This is an experiment with using source specific multicast to distribute high-quality entropy to consumers. The package contains a single script which can act as both a sender and receiver.
# pip install ssmrandom
In order for this to work your network and hosts must be able to support SSM which in turn requires IGMP v3. For modern Linux and Windows this is enabled by default. For some network equipment (eg juniper) you must enable IGMP v3 explicitly (v2 is the default).
On the entropy producer (using the default multicast group and port):
# ssmrandom send -r /dev/urandom -t 32 -g 232.0.1.100 -p 49999 -L info
On the entropy consumer(s):
# ssmrandom recv -o /var/run/rnd-pipe -g 232.0.1.100 -p 49999 <ip-of-producer>
# rngd --rng-device=/var/run/rnd-pipe --rng-driver=stream --fill-watermark=90% --feed-interval=1
Messages are JSON objects with 3 keys:
- v (version): the protocol version - '1.0' for this version
- s (source): identifies the source of the random data, eg the name of a hw device
- d (data): base64-encoded random data
Example
{'s': '/dev/qrandom0','v':'1.0','d': 'xxxxxxxxxxxxxxxxxxxxxxxxxxxxxxxxxxxxx'}
For security this can be signed, which is the reason for having framing at all.

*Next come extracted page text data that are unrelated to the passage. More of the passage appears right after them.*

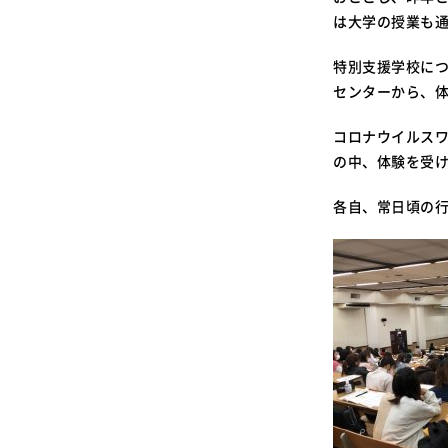
は大学の授業も
特別支援学校に
センターから、
コロナウイルスワ
の中、体験を受
各自、常日頃の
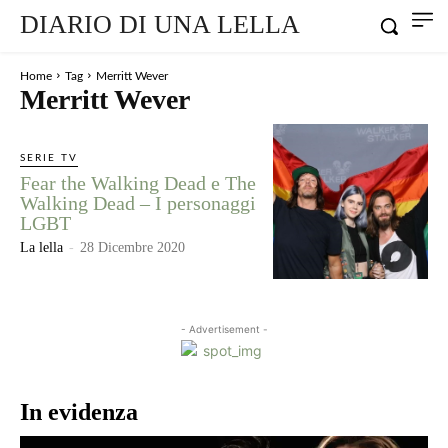
DIARIO DI UNA LELLA
Home
Tag
Merritt Wever
Merritt Wever
SERIE TV
Fear the Walking Dead e The
Walking Dead – I personaggi
LGBT
La lella
-
28 Dicembre 2020
- Advertisement -
In evidenza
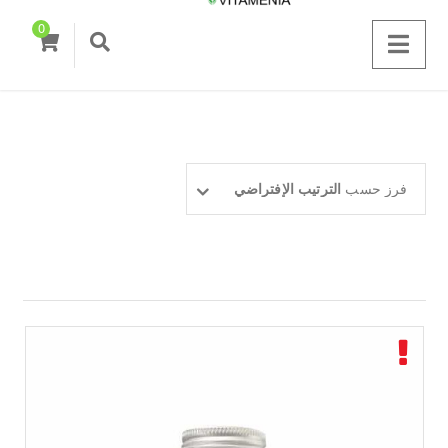
0
فرز حسب
الترتيب الإفتراضي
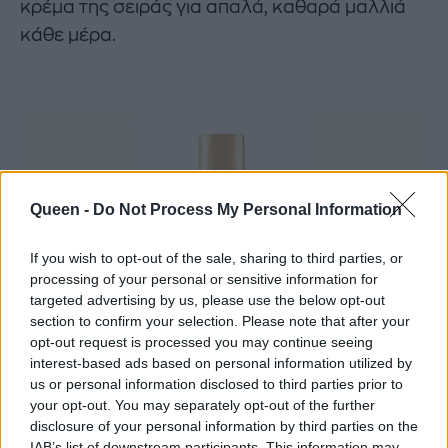
κρέμα της σειράς για απαλά, καθαρά μαλλιά
κάθε μέρα.
Queen -
Do Not Process My Personal Information
If you wish to opt-out of the sale, sharing to third parties, or
processing of your personal or sensitive information for
targeted advertising by us, please use the below opt-out
section to confirm your selection. Please note that after your
opt-out request is processed you may continue seeing
interest-based ads based on personal information utilized by
us or personal information disclosed to third parties prior to
your opt-out. You may separately opt-out of the further
disclosure of your personal information by third parties on the
IAB’s list of downstream participants. This information may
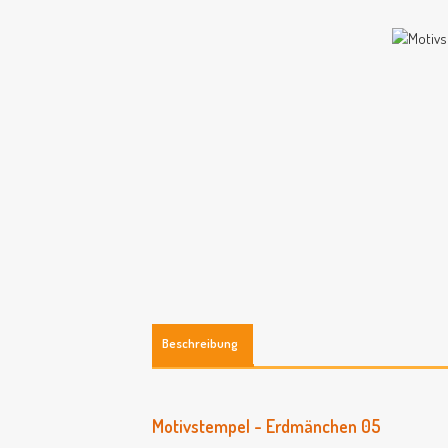
Beschreibung
Motivstempel - Erdmänchen 05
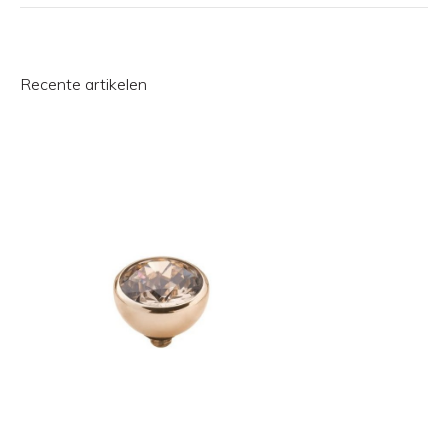
Recente artikelen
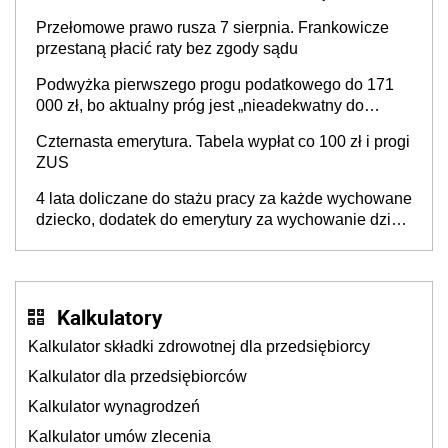
zasilają budżet państwa poprzez płacenie
Przełomowe prawo rusza 7 sierpnia. Frankowicze
podatków? Zapadła decyzja Sejmu
przestaną płacić raty bez zgody sądu
Podwyżka pierwszego progu podatkowego do 171
000 zł, bo aktualny próg jest „nieadekwatny do
kosztów życia obywateli” – zapadła decyzja Sejmu
Czternasta emerytura. Tabela wypłat co 100 zł i progi
ZUS
4 lata doliczane do stażu pracy za każde wychowane
dziecko, dodatek do emerytury za wychowanie dzieci
i świadczenie także dla rodziców trójki dzieci. Znamy
stanowisko sejmowej komisji
Kalkulatory
Kalkulator składki zdrowotnej dla przedsiębiorcy
Kalkulator dla przedsiębiorców
Kalkulator wynagrodzeń
Kalkulator umów zlecenia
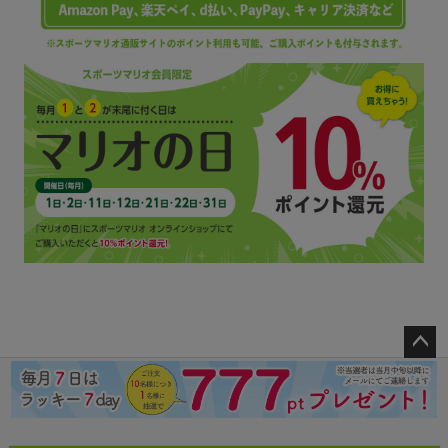
ペー
ジト
ップ
へ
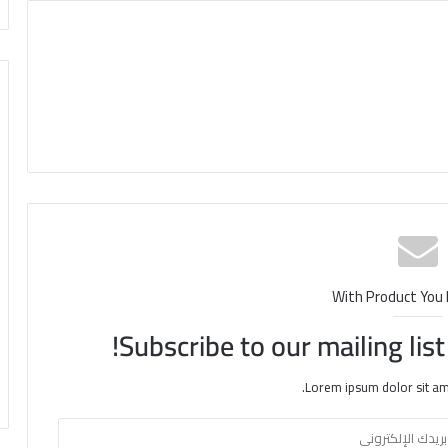
With Product You
Subscribe to our mailing lis
Lorem ipsum dolor sit am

Collecting and adding external data to your entropy pool is a tricky issue. Adding multicast to the mix makes it quite hard to analyze. This experiment is trying to investigate the properties of a system for distributing entropy in an efficient and way. A couple of issues that are being investigated:
- how much entropy do you have to consume in order to pick a random sample from the multicast feed?
- how expensive would it be to validate signatures on each json mesage?
- how good is rngtools at picking up bad entropy?